-------- Entries supplied
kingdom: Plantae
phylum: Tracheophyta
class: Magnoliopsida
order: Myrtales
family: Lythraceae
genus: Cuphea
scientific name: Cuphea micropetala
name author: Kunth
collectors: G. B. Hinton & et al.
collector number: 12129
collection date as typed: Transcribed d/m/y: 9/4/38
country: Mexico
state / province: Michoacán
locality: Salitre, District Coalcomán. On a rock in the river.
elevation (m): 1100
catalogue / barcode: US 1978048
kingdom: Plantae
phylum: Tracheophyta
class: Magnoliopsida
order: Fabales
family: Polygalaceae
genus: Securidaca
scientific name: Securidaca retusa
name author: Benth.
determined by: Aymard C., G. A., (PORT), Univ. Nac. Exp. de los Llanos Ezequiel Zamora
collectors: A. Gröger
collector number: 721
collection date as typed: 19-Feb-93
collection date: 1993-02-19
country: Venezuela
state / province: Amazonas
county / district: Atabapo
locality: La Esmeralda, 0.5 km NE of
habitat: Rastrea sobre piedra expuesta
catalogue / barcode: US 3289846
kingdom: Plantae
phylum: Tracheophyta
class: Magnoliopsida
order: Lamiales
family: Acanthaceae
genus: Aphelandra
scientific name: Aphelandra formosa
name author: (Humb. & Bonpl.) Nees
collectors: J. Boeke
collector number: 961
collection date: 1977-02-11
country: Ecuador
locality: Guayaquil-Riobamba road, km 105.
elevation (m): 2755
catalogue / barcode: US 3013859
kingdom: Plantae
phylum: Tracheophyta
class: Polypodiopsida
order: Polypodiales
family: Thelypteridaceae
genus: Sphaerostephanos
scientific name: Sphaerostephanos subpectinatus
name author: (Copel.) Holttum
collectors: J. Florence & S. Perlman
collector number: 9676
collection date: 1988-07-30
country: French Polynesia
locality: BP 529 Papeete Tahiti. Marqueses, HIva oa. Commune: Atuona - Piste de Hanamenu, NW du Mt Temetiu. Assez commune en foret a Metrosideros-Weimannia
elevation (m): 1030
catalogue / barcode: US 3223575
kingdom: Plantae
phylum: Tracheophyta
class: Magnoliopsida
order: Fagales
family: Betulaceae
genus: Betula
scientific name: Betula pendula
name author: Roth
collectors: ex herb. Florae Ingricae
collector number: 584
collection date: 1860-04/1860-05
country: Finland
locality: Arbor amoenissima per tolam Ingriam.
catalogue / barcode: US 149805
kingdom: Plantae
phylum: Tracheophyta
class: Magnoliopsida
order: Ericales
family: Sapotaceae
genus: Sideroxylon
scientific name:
----------------
[Objective]:
Give back every line of the items above, character for character, with nothing added, dropped, or changed.

[Written answer]:
kingdom: Plantae
phylum: Tracheophyta
class: Magnoliopsida
order: Myrtales
family: Lythraceae
genus: Cuphea
scientific name: Cuphea micropetala
name author: Kunth
collectors: G. B. Hinton & et al.
collector number: 12129
collection date as typed: Transcribed d/m/y: 9/4/38
country: Mexico
state / province: Michoacán
locality: Salitre, District Coalcomán. On a rock in the river.
elevation (m): 1100
catalogue / barcode: US 1978048
kingdom: Plantae
phylum: Tracheophyta
class: Magnoliopsida
order: Fabales
family: Polygalaceae
genus: Securidaca
scientific name: Securidaca retusa
name author: Benth.
determined by: Aymard C., G. A., (PORT), Univ. Nac. Exp. de los Llanos Ezequiel Zamora
collectors: A. Gröger
collector number: 721
collection date as typed: 19-Feb-93
collection date: 1993-02-19
country: Venezuela
state / province: Amazonas
county / district: Atabapo
locality: La Esmeralda, 0.5 km NE of
habitat: Rastrea sobre piedra expuesta
catalogue / barcode: US 3289846
kingdom: Plantae
phylum: Tracheophyta
class: Magnoliopsida
order: Lamiales
family: Acanthaceae
genus: Aphelandra
scientific name: Aphelandra formosa
name author: (Humb. & Bonpl.) Nees
collectors: J. Boeke
collector number: 961
collection date: 1977-02-11
country: Ecuador
locality: Guayaquil-Riobamba road, km 105.
elevation (m): 2755
catalogue / barcode: US 3013859
kingdom: Plantae
phylum: Tracheophyta
class: Polypodiopsida
order: Polypodiales
family: Thelypteridaceae
genus: Sphaerostephanos
scientific name: Sphaerostephanos subpectinatus
name author: (Copel.) Holttum
collectors: J. Florence & S. Perlman
collector number: 9676
collection date: 1988-07-30
country: French Polynesia
locality: BP 529 Papeete Tahiti. Marqueses, HIva oa. Commune: Atuona - Piste de Hanamenu, NW du Mt Temetiu. Assez commune en foret a Metrosideros-Weimannia
elevation (m): 1030
catalogue / barcode: US 3223575
kingdom: Plantae
phylum: Tracheophyta
class: Magnoliopsida
order: Fagales
family: Betulaceae
genus: Betula
scientific name: Betula pendula
name author: Roth
collectors: ex herb. Florae Ingricae
collector number: 584
collection date: 1860-04/1860-05
country: Finland
locality: Arbor amoenissima per tolam Ingriam.
catalogue / barcode: US 149805
kingdom: Plantae
phylum: Tracheophyta
class: Magnoliopsida
order: Ericales
family: Sapotaceae
genus: Sideroxylon
scientific name:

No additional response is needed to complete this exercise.